FIG. 1 is a front sectional view of a dual emission fluorescent display tube according to an embodiment of the present invention.

FIG. 2 is a plan view of a control electrode used in the embodiment of FIG.

FIG. 3 is a partially enlarged plan view of a control electrode used in the dual emission fluorescent display tube according to the first embodiment of the present invention.

FIG. 4 is a partially enlarged plan view of a control electrode used in a dual emission fluorescent display tube according to a second embodiment of the present invention.

FIG. 5 is a partially enlarged plan view of a control electrode in a conventional dual emission fluorescent display tube.

[Explanation of symbols]

 101 ... envelope 102 ... front plate 103 ... substrate 104, 105 ... side plate 106, 110 ... anode electrode 108 ... front plate side light emitting display unit 112 ... substrate side Light-emitting display unit 109: front panel-side control electrode 113: substrate-side control electrode 201: control electrode 202: mesh unit

Claims (3)

[Claims] 1. A front panel-side light emitting display section and a board side light emitting display section provided on a front panel and a substrate, respectively, which are disposed to face each other and constitute an envelope together with a side panel.
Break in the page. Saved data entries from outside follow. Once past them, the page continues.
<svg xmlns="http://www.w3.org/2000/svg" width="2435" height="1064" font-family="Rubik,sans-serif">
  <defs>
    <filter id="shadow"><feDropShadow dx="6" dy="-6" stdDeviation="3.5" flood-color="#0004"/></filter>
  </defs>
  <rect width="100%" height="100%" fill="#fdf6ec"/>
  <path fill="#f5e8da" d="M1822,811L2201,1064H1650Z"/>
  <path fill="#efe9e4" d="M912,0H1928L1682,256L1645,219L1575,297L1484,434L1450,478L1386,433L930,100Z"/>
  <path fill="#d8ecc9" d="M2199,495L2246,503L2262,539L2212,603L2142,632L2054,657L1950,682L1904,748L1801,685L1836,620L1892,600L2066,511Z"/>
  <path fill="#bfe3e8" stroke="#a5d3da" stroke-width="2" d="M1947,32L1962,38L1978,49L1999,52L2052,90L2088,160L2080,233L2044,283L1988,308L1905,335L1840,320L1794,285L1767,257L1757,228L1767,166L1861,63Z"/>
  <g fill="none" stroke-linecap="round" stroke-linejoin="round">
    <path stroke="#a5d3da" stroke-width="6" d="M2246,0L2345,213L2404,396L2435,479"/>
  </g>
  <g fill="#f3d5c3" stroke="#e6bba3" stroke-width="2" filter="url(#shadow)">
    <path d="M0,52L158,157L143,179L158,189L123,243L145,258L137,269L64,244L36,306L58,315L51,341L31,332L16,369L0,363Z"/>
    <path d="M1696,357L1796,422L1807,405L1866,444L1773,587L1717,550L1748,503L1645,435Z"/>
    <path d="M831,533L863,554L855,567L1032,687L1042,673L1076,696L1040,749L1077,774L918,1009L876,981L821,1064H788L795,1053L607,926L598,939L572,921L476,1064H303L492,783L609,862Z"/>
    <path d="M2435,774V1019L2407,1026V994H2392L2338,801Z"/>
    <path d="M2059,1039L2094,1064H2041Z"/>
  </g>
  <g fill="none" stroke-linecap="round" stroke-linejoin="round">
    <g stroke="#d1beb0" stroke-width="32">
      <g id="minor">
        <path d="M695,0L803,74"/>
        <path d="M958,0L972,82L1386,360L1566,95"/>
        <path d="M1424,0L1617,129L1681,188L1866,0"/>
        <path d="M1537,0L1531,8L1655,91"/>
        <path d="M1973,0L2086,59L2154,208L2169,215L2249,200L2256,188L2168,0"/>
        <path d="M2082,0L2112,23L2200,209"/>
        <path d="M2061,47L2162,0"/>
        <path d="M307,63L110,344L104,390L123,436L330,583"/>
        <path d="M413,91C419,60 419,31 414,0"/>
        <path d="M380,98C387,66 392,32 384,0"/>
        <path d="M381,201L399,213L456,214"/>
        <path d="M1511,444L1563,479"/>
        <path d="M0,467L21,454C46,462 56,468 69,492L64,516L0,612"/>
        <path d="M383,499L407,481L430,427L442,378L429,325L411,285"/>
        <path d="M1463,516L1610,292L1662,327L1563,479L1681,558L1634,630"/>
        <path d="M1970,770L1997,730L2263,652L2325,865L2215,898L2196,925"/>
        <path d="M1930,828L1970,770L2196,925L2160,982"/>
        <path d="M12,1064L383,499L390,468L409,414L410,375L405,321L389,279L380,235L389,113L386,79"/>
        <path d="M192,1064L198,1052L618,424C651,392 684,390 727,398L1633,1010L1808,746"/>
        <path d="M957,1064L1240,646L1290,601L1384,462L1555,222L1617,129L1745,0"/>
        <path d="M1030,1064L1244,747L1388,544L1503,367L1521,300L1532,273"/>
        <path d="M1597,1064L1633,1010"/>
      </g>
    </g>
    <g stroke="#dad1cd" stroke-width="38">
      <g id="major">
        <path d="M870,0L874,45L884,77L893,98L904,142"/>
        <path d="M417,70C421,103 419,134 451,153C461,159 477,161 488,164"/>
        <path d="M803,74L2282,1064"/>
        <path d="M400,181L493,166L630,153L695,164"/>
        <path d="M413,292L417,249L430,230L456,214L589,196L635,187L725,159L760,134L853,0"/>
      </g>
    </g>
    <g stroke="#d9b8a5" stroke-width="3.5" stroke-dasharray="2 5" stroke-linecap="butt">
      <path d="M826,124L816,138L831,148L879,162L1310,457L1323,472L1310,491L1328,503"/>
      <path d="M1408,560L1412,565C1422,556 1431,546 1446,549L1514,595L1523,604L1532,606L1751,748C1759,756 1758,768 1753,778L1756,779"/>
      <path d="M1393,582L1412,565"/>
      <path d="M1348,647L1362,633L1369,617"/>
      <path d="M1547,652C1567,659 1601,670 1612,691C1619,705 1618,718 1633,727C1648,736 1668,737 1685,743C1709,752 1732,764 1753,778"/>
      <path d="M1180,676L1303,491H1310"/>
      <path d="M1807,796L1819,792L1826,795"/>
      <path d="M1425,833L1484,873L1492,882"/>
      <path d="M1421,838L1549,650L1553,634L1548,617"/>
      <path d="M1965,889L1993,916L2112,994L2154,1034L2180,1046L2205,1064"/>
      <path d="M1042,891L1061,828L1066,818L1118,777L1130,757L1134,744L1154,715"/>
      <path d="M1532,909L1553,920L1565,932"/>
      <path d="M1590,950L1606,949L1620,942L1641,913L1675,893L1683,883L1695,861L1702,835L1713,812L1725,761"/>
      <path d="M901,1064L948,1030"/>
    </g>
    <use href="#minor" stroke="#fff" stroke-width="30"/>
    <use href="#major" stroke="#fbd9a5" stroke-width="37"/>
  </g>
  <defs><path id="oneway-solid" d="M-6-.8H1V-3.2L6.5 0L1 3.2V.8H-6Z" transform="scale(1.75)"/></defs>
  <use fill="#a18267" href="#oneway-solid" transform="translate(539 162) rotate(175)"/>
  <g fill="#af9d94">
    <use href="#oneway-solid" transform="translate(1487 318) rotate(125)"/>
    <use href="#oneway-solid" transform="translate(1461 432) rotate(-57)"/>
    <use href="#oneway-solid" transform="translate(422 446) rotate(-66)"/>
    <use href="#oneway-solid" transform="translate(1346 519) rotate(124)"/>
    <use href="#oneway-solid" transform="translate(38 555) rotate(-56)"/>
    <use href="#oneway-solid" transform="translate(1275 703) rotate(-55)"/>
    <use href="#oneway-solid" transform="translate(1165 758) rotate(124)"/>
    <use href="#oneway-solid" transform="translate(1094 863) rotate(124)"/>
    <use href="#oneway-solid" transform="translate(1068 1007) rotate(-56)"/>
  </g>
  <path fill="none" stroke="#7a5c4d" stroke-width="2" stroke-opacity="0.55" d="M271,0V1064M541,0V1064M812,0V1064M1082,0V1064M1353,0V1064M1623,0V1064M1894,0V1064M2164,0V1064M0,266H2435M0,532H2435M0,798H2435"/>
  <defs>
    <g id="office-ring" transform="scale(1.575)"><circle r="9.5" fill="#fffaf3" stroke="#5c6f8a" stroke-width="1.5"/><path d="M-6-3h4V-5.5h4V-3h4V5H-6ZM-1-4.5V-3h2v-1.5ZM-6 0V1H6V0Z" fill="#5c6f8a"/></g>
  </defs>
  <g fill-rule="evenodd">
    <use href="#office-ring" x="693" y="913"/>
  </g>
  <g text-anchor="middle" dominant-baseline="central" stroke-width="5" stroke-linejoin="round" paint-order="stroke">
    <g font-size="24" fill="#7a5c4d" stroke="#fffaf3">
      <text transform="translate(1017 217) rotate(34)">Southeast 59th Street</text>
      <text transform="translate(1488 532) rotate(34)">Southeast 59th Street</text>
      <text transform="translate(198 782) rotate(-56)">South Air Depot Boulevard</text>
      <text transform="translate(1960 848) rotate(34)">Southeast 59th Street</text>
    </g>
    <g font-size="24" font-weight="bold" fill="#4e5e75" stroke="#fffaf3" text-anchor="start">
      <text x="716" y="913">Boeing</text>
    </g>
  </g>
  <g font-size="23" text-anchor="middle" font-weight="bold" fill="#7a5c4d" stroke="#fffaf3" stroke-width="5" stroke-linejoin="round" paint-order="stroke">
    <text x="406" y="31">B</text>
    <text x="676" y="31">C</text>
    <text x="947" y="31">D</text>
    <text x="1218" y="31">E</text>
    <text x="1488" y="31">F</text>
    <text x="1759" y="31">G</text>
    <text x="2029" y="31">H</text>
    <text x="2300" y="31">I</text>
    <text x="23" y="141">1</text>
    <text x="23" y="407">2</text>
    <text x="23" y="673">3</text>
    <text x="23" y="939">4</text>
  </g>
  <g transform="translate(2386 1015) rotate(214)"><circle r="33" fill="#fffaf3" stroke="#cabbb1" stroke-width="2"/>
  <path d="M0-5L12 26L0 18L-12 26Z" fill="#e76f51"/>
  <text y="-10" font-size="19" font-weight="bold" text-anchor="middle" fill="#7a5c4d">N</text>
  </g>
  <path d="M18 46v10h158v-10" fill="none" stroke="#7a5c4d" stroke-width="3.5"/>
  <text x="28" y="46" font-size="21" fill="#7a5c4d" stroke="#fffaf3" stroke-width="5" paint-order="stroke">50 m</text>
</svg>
And a double-sided fluorescent display tube in which a front-plate-side control electrode and a substrate-side control electrode in a mesh shape are disposed opposite to the front-plate-side light-emitting display portion and the substrate-side light-emitting display portion, respectively, A double-sided fluorescent display tube characterized in that the mesh shape and the size of the mesh in the front plate side control electrode and the substrate side control electrode are different from each other. 2. The front panel-side control electrode and the substrate-side control electrode have different aperture ratios from each other.
A dual-sided fluorescent display tube as described in the above. 3. The double-sided fluorescent display tube according to claim 2, wherein an aperture ratio of said front plate side control electrode is larger than an aperture ratio of said substrate side control electrode.